40k has to be treated like you're in the middle of an onion and every time you find a new layer of mad, it turns out just to be a stepping stone of mad.




40k film? @ 2018/08/08 08:37:52


Post by: BrianDavion


 Silentz wrote:
You couldnt do anything mass-market 40k themed (Netflix, HBO or movie) without making the main character a standard human.

Pretty much all stories with a wild and fantastical setting need you to identify with the main/viewpoint character. It gives you a sense of "I have no idea what's going on but that guy doesn't either". They learn as we learn.

Often the main character is critical in the end due to their actions, but relatively powerless compared to companions.

This is why the ideal scenario is where a new guardsman is posted to a platoon who are sent to suppress something prosaic like a rebel uprising which quickly escalates to a chaos cult (we learn about chaos and psykers with him)
Then the Astartes come in (we learn about marines)
Then a chaos incursion breaks out (we learn about the warp and daemons)
Then a Xenos species (probably an uneasy alliance between an Aeldari farseer and SM librarian to suppress chaos)
Then, perhaps briefly, a small fraction of the power of the imperium... showing their glorious glittering power.

Then just as the credits roll, we discover the entire thing was all part of the Farseer's plan to distract the Imperium from their real goal.

If it's successful, the 2nd and 3rd movie can introduce inquisitors, different chapters of marines, some type of Imperial civil war/conflict set up by the Aeldari etc, then the Imperium discoving they are being played by the space elves and a final conflict against them.

All the while you might slowly develope that grimdark thought that "hold on the Aeldari are just trying to survive and the Imperium seem like genocidal bastards"

40k has to be treated like you're in the middle of an onion and every time you find a new layer of mad, it turns out just to be a stepping stone of mad.




problem is guardsmen are kept ignorant, the best way to fill people in would be an Inqusitor with the "everyman" being a new acyolyte.
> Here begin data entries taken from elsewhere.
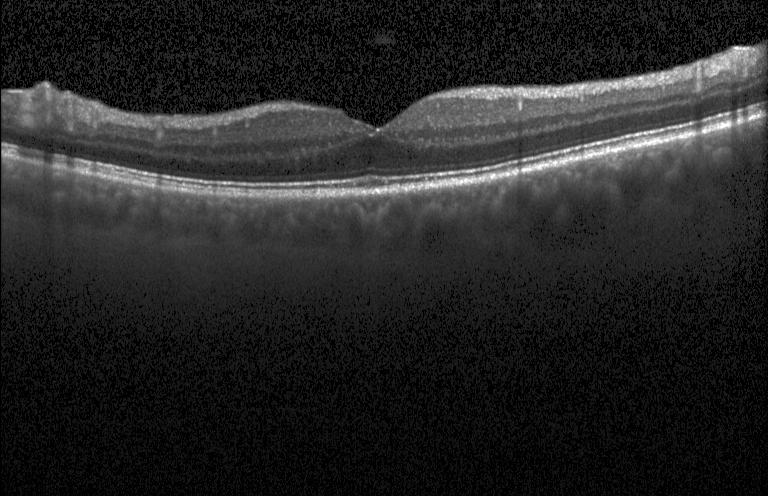
Diagnosis: no CNV, no DME, and no drusen.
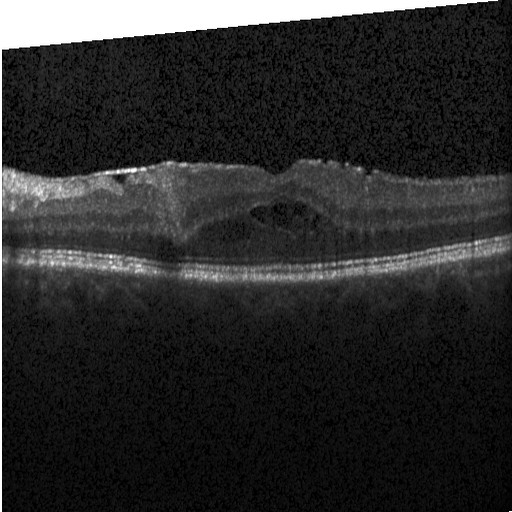
Centered on the fovea. Optical coherence tomography scan. SD-OCT. Acquired on a Heidelberg Spectralis
Assessment: diabetic macular edema.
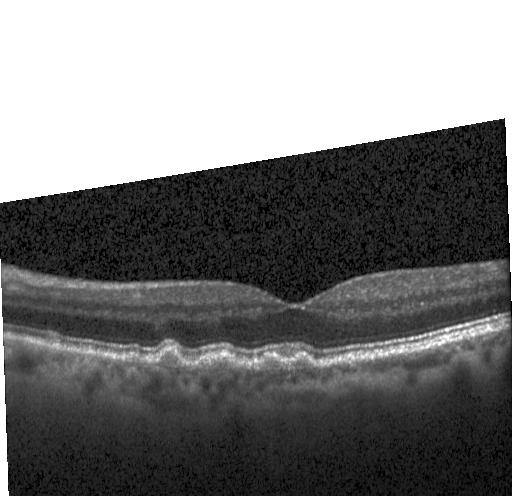 SD-OCT; fovea-centered; OCT line scan — Drusen.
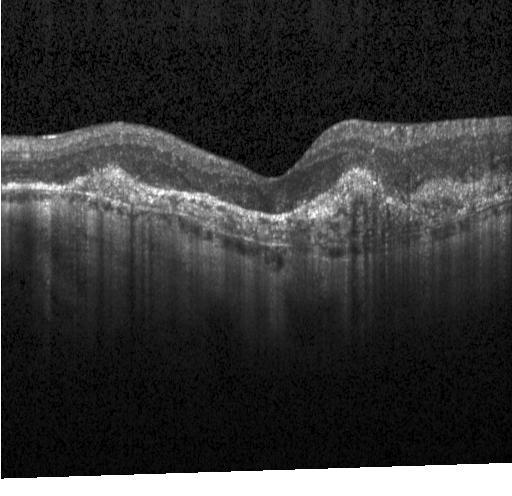

Heidelberg Spectralis OCT system; spectral-domain OCT; fovea-centered; OCT line scan — Diagnosis: choroidal neovascularization (CNV).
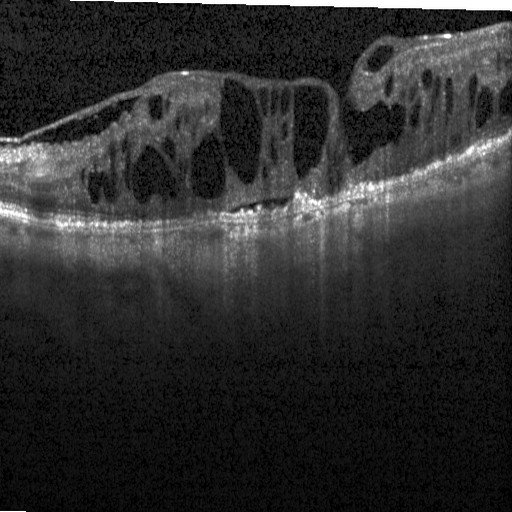
Retinal OCT cross-section, Heidelberg Spectralis OCT system. DME.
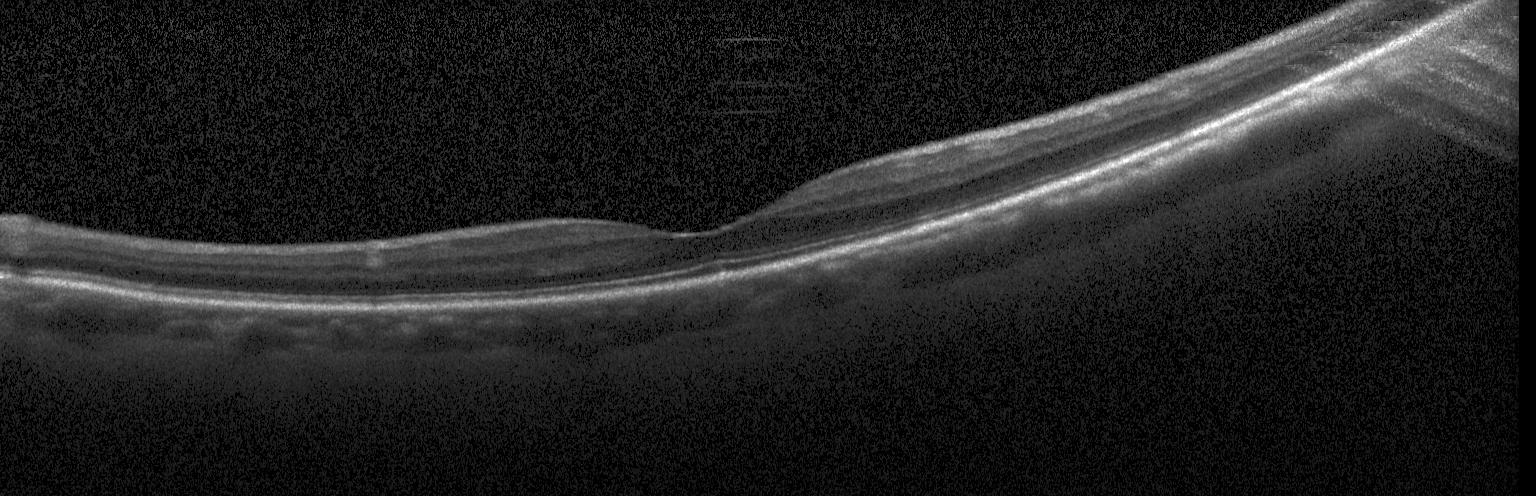
Centered on the fovea. Spectral-domain optical coherence tomography. Acquired on a Heidelberg Spectralis. Optical coherence tomography B-scan — Impression: no CNV, DME, or drusen.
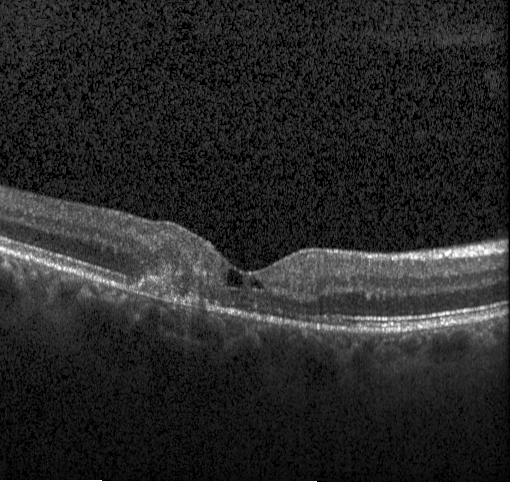 OCT B-scan; through the macula. Impression: a choroidal neovascular membrane.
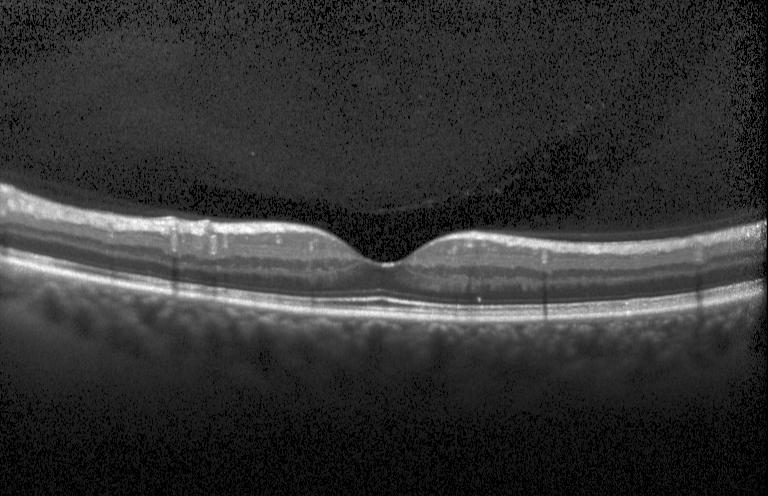 Retinal OCT cross-section.
Diagnosis: no choroidal neovascularization, no diabetic macular edema, and no drusen.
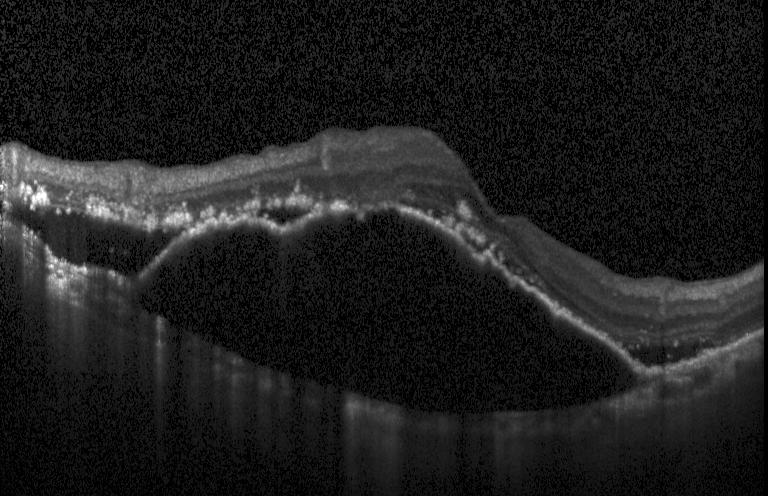 OCT line scan. Macular scan — Impression: CNV.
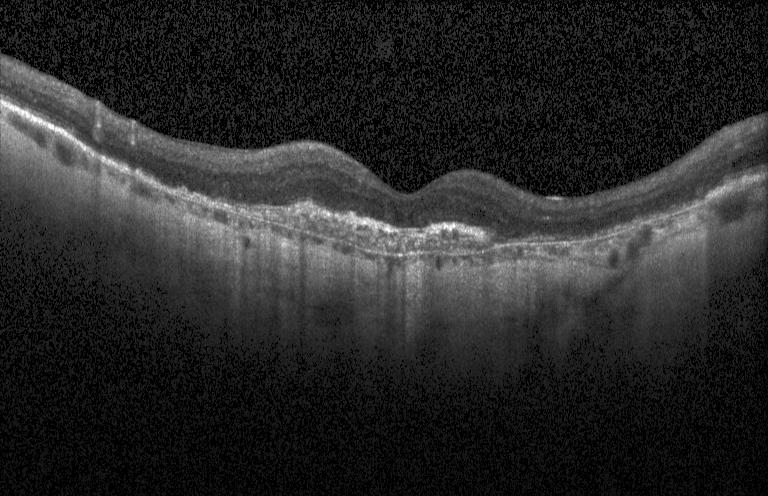

Macular OCT: a choroidal neovascular membrane.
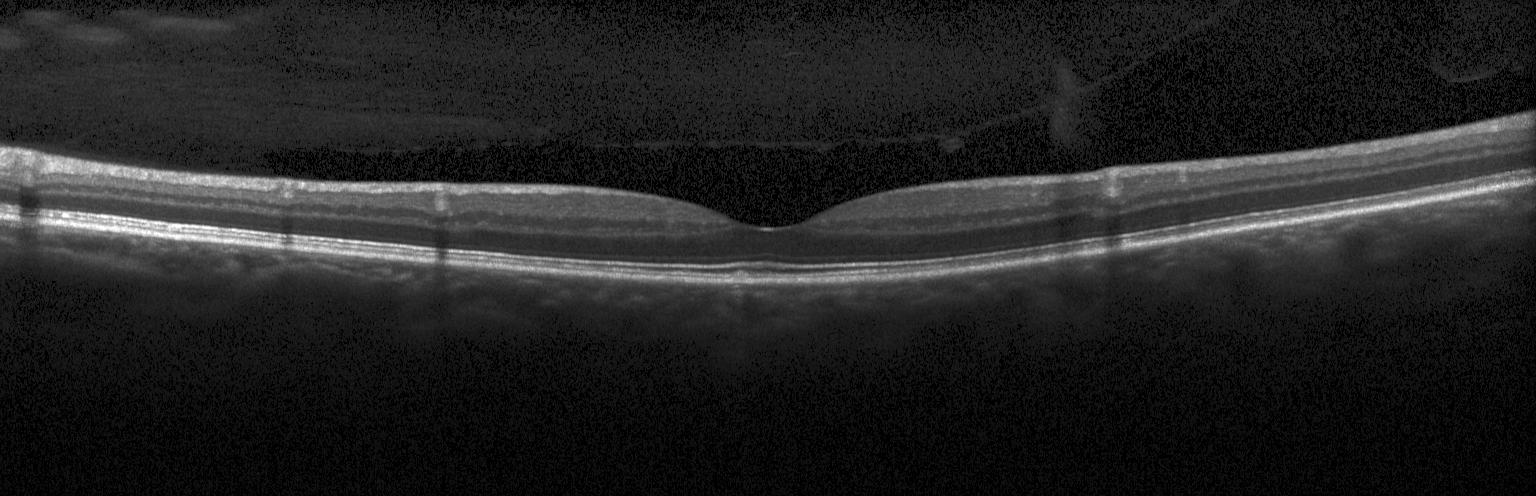

Heidelberg Spectralis OCT system; optical coherence tomography B-scan — No choroidal neovascularization, no diabetic macular edema, and no drusen.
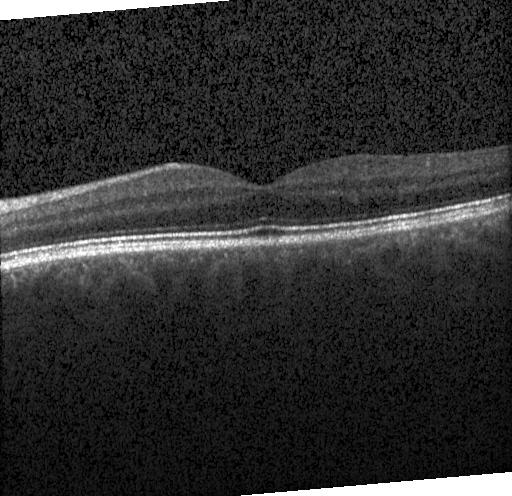
Retinal OCT cross-section — Finding: neither choroidal neovascularization, diabetic macular edema, nor drusen.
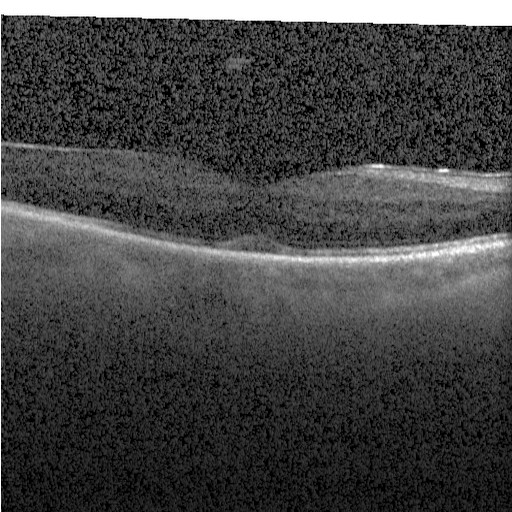

Macular OCT: DME.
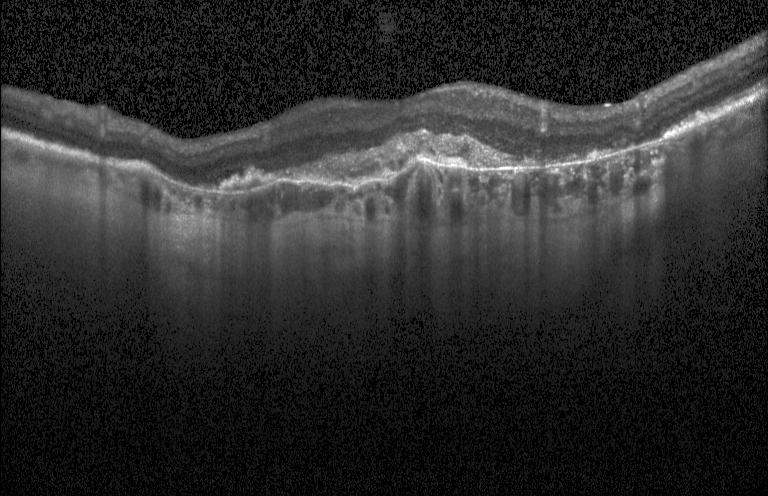

Diagnosis: choroidal neovascularization (CNV).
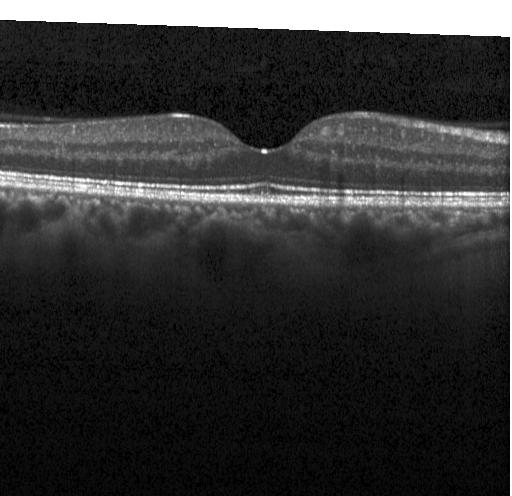

Optical coherence tomography scan — Assessment: neither CNV, DME, nor drusen.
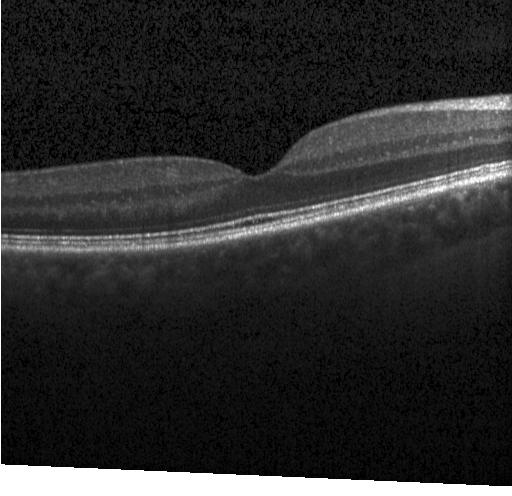 Retinal OCT B-scan, Heidelberg Spectralis
Finding: no choroidal neovascularization, diabetic macular edema, or drusen.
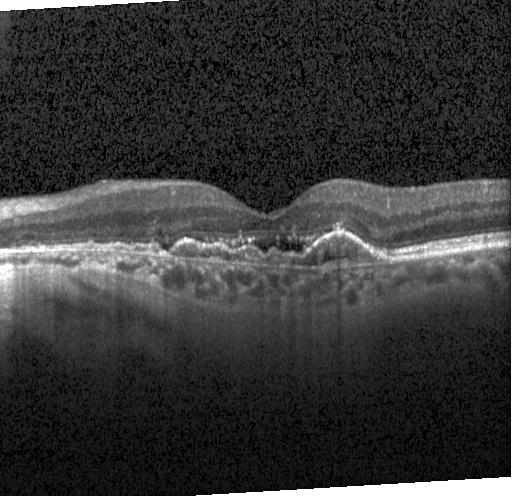 Retinal OCT B-scan, instrument: Heidelberg Spectralis
Diagnosis: a choroidal neovascular membrane.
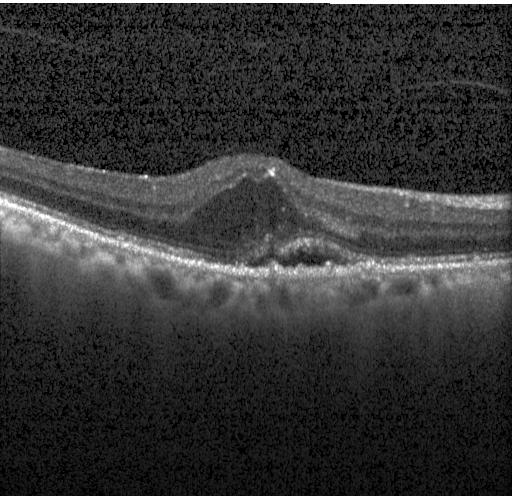

Retinal OCT cross-section · centered on the fovea · spectral-domain optical coherence tomography — Diagnosis: a choroidal neovascular membrane.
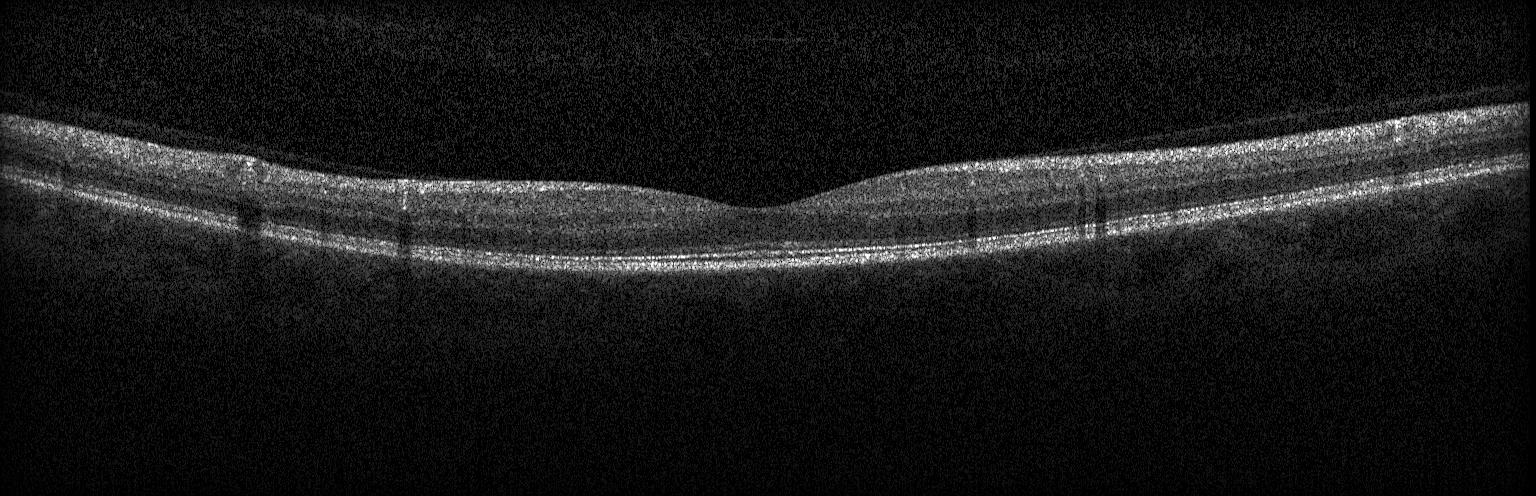 Macular OCT: no CNV, no DME, and no drusen.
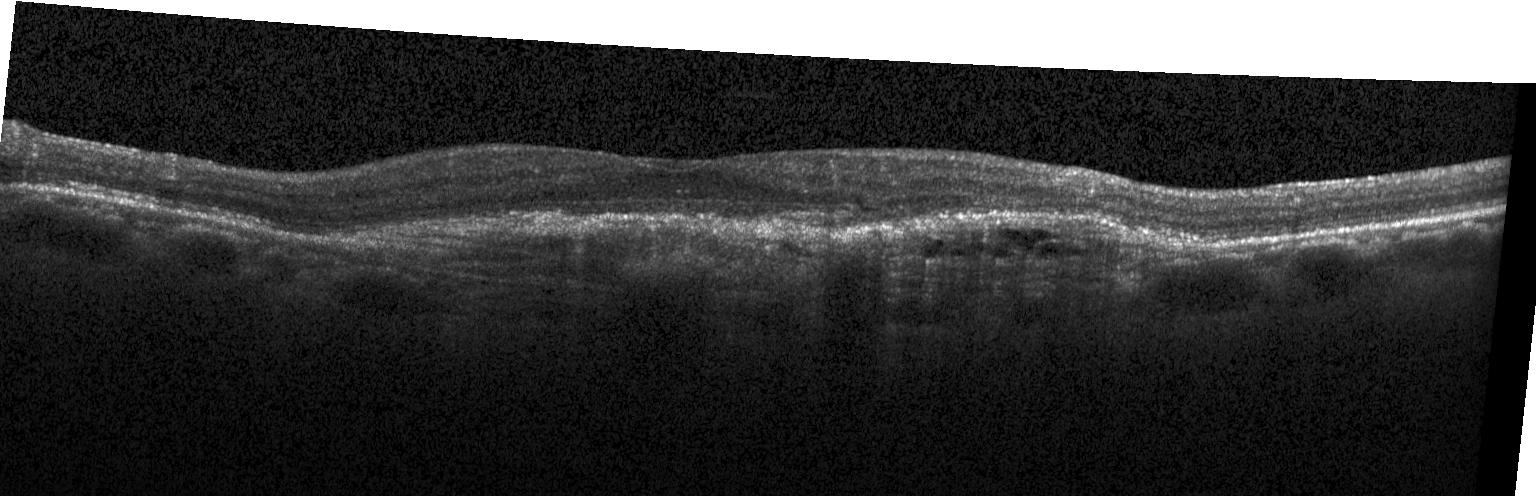 This B-scan demonstrates choroidal neovascularization.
It woul;d be very VERY easy to bring in the nesscary exposition for the setting because said Acyolyte may not KNOW it.


40k film? @ 2018/08/08 08:43:46


Post by: Silentz


Good point!!

The real grimdark twist might be the guardsmen being "kept ignorant" at the end of the film by being executed for knowing too much.

Or if you wanted it sequel friendly, having the man dude escape before he was... made truth compliant.